Questions:
1/ According to the article on the Palo Alto GlobalProtect vulnerability, on what date will more technical details about the flaw be released?
2/ Copy the passage of the article on the Palo Alto GlobalProtect vulnerability that runs from "More technical details" up to and including "should be disabled.".

*** Extract provided

Details withheld about dangerous threat as orgs given one-month patching window
Security researchers have discovered a high-impact vulnerability on some versions of the widely used Palo Alto GlobalProtect Firewall/VPN that leaves enterprise networks open to attack.
The vulnerability (CVE 2021-3064; with a ‘critical’ CVSS score of 9.8) allows for unauthenticated remote code execution (RCE) on multiple versions of PAN-OS 8.1 prior to 8.1.17.
Systems running PAN-OS versions 9.0, 9.1. 10.0, and 10.1 are immune but that still leaves thousands of older, internet-exposed systems open to attack.
The security flaw was discovered by Randori, a red team-focused security consultancy, a year ago. Randori has since developed a working exploit that illustrates the scope for potential mischief.
“If an attacker successfully exploits this vulnerability they gain a shell on the affected target, access sensitive configuration data, extract credentials, and more,” the researchers said.
“Once an attacker has control over the firewall, they will have visibility into the internal network and can proceed to move laterally.”
Randori reported the issue to Palo Alto, which released patches earlier this week.
Palo Alto’s advisory on Wednesday (November 10) acknowledges that some versions its firewall products are vulnerable while stating that’s there no evidence of attacker exploitation. It reads:
A memory corruption vulnerability exists in Palo Alto Networks GlobalProtect portal and gateway interfaces that enables an unauthenticated network-based attacker to disrupt system processes and potentially execute arbitrary code with root privileges. The attacker must have network access to the GlobalProtect interface to exploit this issue.
Palo Alto confirms that the flaw presents an unauthenticated RCE risk. “This issue enables an unauthenticated network-based attacker with access to a GlobalProtect interface to execute arbitrary code with root user privileges,” it warns.
One-month patch window
PAN-OS 8.1.17 and all later PAN-OS versions resolve the risk. Only PAN-OS firewall configurations with a GlobalProtect portal or gateway enabled are at risk, providing they are still on the older but still widely used PAN-OS 8.1 branch.
The exploit developed by Randori involves chaining together a method for bypassing validations made by an external web server (HTTP smuggling) and a stack-based buffer overflow (a memory corruption issue).
Both physical and virtual firewall products running the affected software are vulnerable.
“Publicly available exploit code does not exist at this time,” Randori said.
More technical details on the vulnerability will only be released on December 10, giving enterprises around a month to carry out security triage and apply mitigations or patch systems.
For organizations not using the VPN capability as part of the firewall, Randori recommends that GlobalProtect should be disabled.
In other cases, web application firewall, segmentation, and access controls offer the potential to limit risk short of patching, which remains the best method for protecting vulnerable systems.
In a statement to the press, Randori estimated – based on data from Shodan – that there are currently more than 70,000 vulnerable Palo Alto GlobalProtect Firewall/VPN instances exposed on internet-facing assets.
However, in a technical blog post, Randori talks about more than 10,000 exposed systems.
The Daily Swig has asked for clarification on this point, as well as comment on the type of malfeasance created by the vulnerability. We will update this story as and when more information comes to hand.

******
*** Supplied data

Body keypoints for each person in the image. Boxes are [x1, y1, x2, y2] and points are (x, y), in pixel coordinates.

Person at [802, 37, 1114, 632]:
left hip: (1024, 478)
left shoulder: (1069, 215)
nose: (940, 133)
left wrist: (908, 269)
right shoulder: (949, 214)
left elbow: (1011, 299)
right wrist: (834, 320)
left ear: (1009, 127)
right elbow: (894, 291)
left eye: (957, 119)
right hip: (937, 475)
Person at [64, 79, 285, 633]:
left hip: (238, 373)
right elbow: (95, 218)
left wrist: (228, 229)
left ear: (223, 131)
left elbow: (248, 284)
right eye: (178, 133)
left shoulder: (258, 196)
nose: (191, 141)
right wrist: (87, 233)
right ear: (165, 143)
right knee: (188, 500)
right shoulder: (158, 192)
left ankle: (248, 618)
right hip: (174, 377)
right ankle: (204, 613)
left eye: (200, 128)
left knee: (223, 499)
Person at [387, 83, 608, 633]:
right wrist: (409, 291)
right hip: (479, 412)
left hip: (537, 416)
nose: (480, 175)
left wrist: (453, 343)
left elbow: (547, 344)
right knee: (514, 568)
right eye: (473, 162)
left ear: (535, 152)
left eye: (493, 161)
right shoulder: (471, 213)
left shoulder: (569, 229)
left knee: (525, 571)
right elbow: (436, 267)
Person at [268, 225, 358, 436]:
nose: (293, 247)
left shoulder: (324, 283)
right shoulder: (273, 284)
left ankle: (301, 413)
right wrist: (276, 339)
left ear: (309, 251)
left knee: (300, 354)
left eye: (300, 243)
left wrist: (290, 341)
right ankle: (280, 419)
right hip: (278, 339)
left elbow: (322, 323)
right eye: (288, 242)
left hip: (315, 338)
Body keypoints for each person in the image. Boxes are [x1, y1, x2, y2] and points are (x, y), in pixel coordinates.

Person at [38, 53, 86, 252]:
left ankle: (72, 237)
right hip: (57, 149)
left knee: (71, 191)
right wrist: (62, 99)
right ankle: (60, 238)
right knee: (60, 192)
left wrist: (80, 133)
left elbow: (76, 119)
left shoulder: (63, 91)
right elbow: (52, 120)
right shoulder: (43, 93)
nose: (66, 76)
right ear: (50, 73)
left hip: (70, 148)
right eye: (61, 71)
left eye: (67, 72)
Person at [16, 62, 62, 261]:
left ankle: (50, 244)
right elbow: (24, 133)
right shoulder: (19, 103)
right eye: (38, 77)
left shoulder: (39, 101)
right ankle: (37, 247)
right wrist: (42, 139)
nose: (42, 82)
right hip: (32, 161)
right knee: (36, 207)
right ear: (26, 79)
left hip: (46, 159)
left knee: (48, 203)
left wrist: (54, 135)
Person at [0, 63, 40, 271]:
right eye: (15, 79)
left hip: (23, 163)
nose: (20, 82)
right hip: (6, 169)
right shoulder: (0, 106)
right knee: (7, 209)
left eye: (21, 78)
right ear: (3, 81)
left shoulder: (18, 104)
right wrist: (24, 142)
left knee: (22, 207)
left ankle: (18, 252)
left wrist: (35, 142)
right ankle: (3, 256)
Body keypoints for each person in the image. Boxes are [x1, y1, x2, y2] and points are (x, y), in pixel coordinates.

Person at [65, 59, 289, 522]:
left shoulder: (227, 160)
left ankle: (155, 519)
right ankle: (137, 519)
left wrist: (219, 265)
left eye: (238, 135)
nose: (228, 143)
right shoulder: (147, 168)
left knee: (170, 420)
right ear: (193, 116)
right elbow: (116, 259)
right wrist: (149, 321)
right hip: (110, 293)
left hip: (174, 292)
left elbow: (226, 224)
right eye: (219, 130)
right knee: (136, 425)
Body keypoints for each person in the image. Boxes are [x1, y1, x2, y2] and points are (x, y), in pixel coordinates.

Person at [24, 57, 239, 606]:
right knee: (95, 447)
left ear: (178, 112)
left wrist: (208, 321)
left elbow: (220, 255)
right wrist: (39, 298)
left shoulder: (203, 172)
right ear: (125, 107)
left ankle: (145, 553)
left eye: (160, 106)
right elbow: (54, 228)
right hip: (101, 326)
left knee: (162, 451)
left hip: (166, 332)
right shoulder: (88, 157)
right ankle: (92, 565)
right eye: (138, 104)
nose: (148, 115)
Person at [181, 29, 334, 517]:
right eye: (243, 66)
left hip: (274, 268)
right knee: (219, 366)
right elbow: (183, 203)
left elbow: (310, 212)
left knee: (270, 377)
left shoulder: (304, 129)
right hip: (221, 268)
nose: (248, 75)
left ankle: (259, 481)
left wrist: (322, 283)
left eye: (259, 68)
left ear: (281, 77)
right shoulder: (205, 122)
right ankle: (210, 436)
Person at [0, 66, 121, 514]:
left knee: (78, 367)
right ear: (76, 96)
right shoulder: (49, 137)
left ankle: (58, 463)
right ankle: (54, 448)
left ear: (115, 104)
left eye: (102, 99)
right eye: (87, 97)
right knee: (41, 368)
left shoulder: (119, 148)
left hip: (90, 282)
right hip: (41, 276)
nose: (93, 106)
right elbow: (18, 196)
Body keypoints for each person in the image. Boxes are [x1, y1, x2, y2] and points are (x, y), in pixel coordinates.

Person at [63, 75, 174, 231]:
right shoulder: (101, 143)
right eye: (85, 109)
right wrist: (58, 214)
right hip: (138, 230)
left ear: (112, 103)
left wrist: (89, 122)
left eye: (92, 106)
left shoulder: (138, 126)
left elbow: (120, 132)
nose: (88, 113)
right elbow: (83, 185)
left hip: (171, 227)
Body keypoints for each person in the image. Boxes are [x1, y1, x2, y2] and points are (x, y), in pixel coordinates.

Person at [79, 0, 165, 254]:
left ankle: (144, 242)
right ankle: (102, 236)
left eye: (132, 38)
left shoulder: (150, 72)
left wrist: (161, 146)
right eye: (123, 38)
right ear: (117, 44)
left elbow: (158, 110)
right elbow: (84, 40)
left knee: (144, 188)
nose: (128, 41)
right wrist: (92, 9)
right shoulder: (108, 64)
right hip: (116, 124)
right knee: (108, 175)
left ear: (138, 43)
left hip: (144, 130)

******

List of answers:
1/ December 10

2/
More technical details on the vulnerability will only be released on December 10, giving enterprises around a month to carry out security triage and apply mitigations or patch systems.
For organizations not using the VPN capability as part of the firewall, Randori recommends that GlobalProtect should be disabled.